INTRODUCTION
When Raian Karanjawala made it on to the India Today magazine’s list of “50 most influential people” in 2004, the news came as a surprise to many.
Some even asked him (rather undiplomatically), how he managed to do it, as if he had a hand in the selection. Their curiosity, though, was not without reason. By earning a place on the magazine’s coveted annual roll of fame, Karanjawala had pulled off a coup over some of his more socially esteemed colleagues like Harish Salve, Abhishek Manu Singhvi and Fali Nariman.
The India Today honour described Karanjawala & Co—a law firm he started with his wife Manik in the early eighties, from a barsati (a one-room apartment on the terrace with a verandah outside) of his father-in-law’s house in Maharani Bagh, New Delhi, with two desks—as the “first port of call for several powerful people in legal trouble.”

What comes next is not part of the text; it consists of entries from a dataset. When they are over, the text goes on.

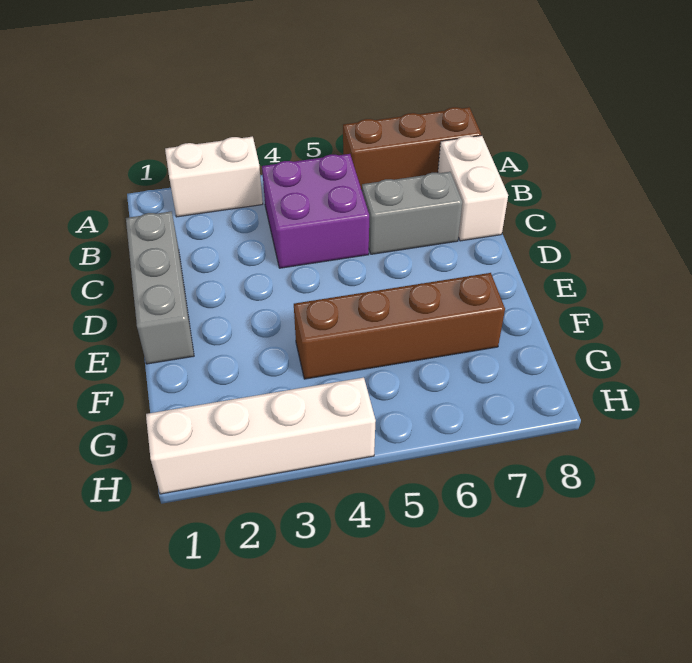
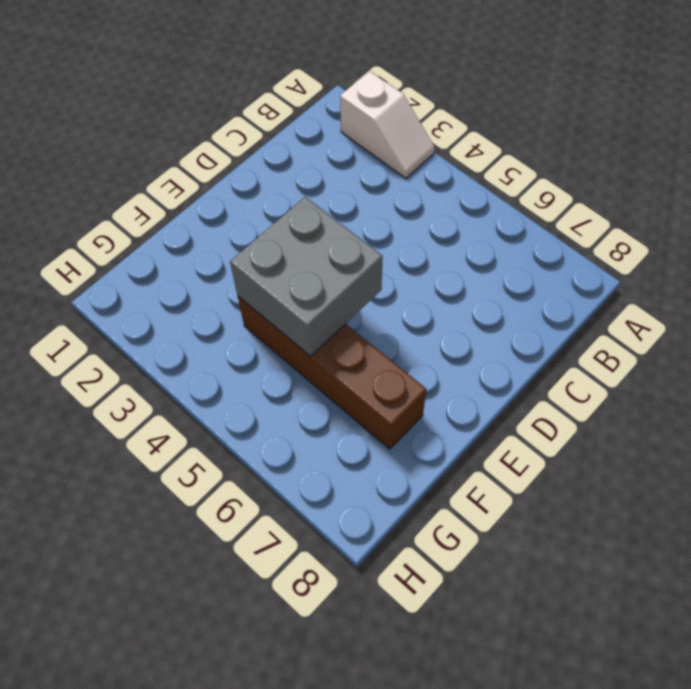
white 1x2 slope [340,71,435,178] -> white 1x2 brick [165,137,263,217]
grey 2x2 brick [230,197,383,356] -> none
none -> brown 1x3 brick [343,107,481,190]
none -> purple 2x2 brick [262,154,369,268]

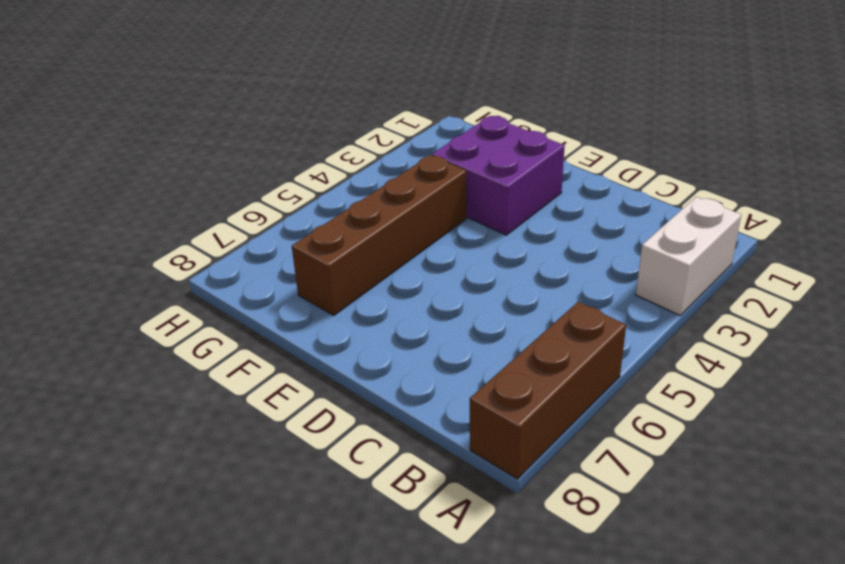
purple 2x2 brick [432,116,565,235] -> purple 2x2 brick moved to [262,154,369,268]
none -> white 1x2 brick [438,136,508,241]
none -> grey 1x3 brick [126,211,194,364]

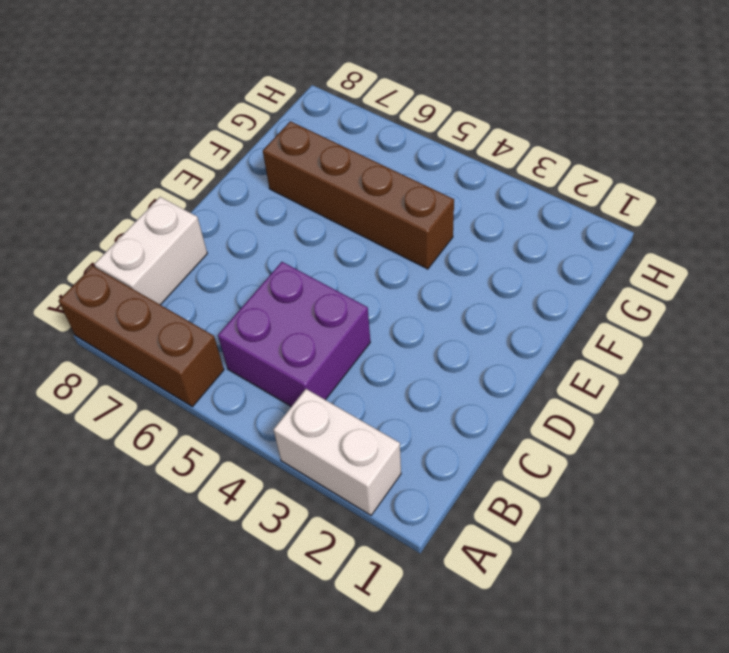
none -> grey 1x3 brick [126,211,194,364]
none -> grey 1x2 brick [362,172,463,254]

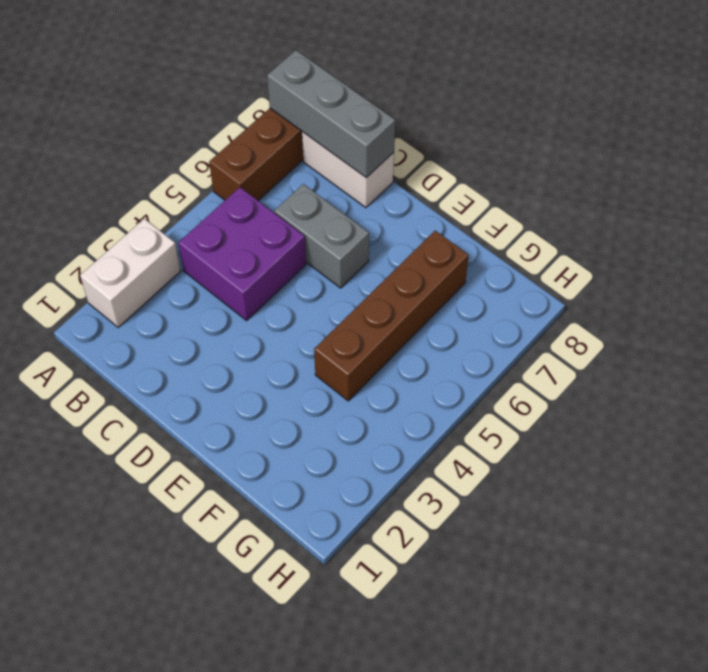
grey 1x3 brick [267,50,395,178] -> grey 1x3 brick moved to [126,211,194,364]
grey 1x2 brick [274,184,369,288] -> grey 1x2 brick turned to [362,172,463,254]
none -> white 1x4 brick [146,378,376,494]

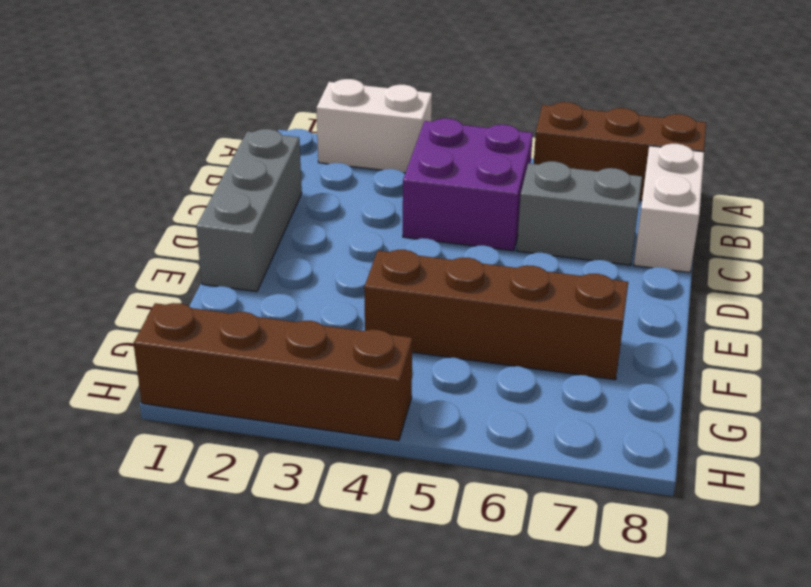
brown 1x4 brick [133,303,412,440] -> white 1x4 brick [146,378,376,494]

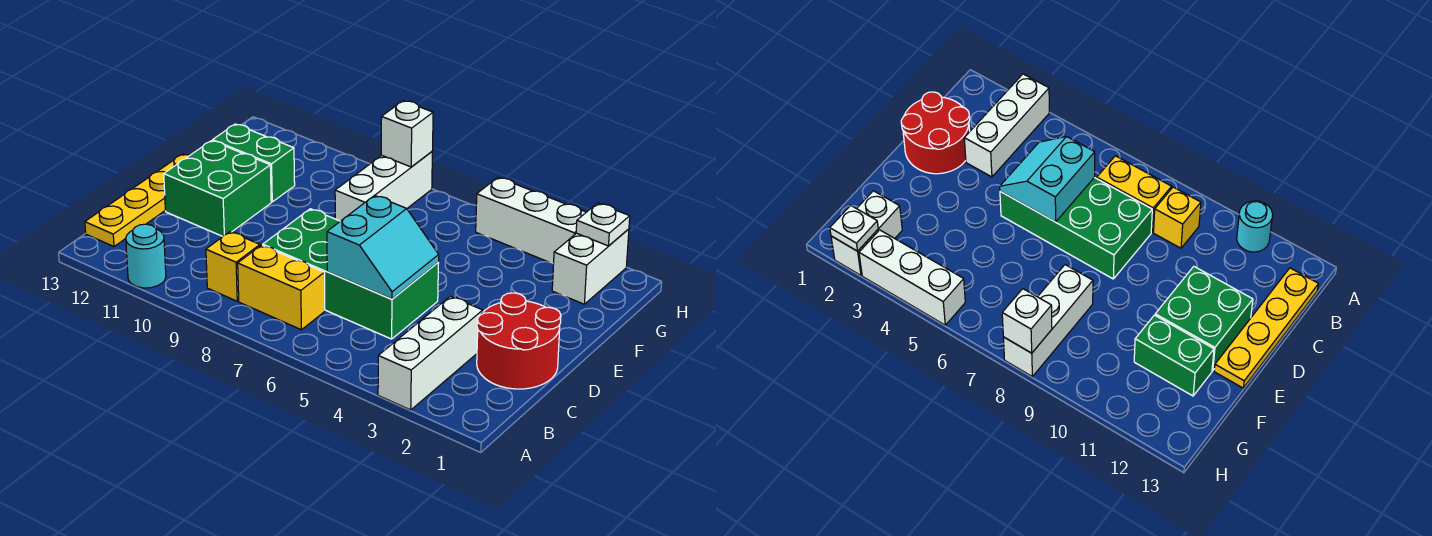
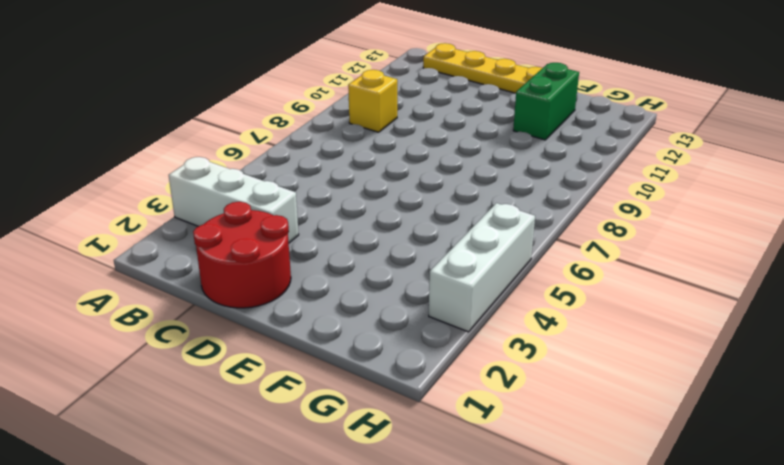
none -> cyan 1x1 round brick [126,224,166,288]
none -> yellow 1x2 brick [238,245,325,330]
none -> green 2x4 brick [263,209,439,339]

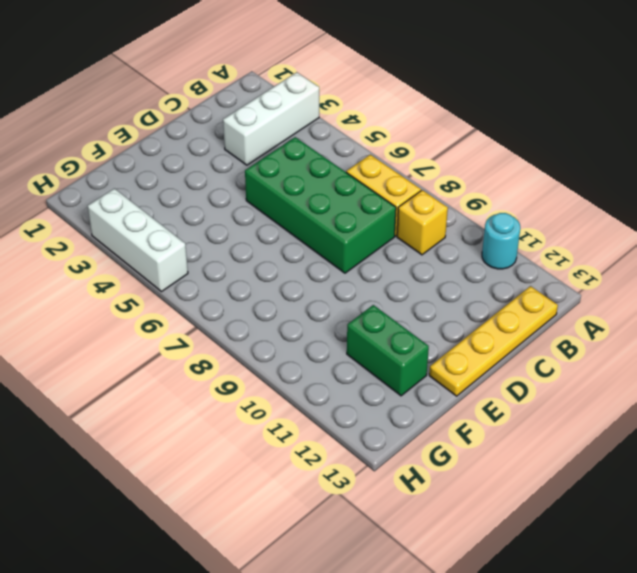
none -> red 2x2 round brick [477,293,561,389]
none -> green 2x2 brick [164,141,271,236]
none -> white 1x3 brick [335,152,432,221]

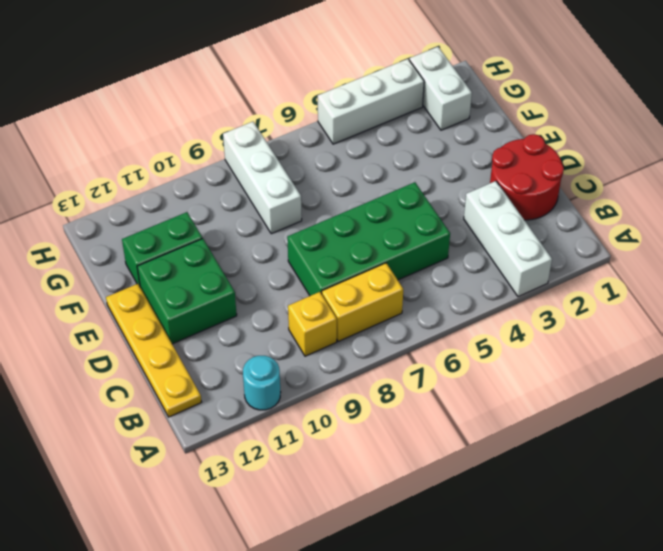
none -> cyan 2x2 slope [327,195,439,299]
none -> white 1x1 plate [576,203,630,246]
none -> white 1x1 brick [381,101,433,167]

Today, his firm is one of the largest in the country, with three offices in Delhi and over 150 employees on payroll, serving everyone from governments and companies in trouble to celebrities and street vendors in distress, earning him in the process, the nick name, “the big picture guy.”
Yet his spectacular achievements sit lightly on him, often dismissing it with disarming frankness and humility, telling people how he was just plain “lucky” or how it was his connections, which he cultivated during his college days—from Arun Jaitley, the late finance and defence minister to Mukul Rohatgi, the former attorney general—that actually enriched his life or even confessing that his wife is the “harder working of the two and the backbone of the firm.”
My attempt through this digital biography is to introduce the man himself, who has been a part of Delhi’s charmed circle for close to half a century, to the calm eye of the reader. In doing so, I hope, I will be able to illuminate the little examined aspects of his life and career, and that way tell a story.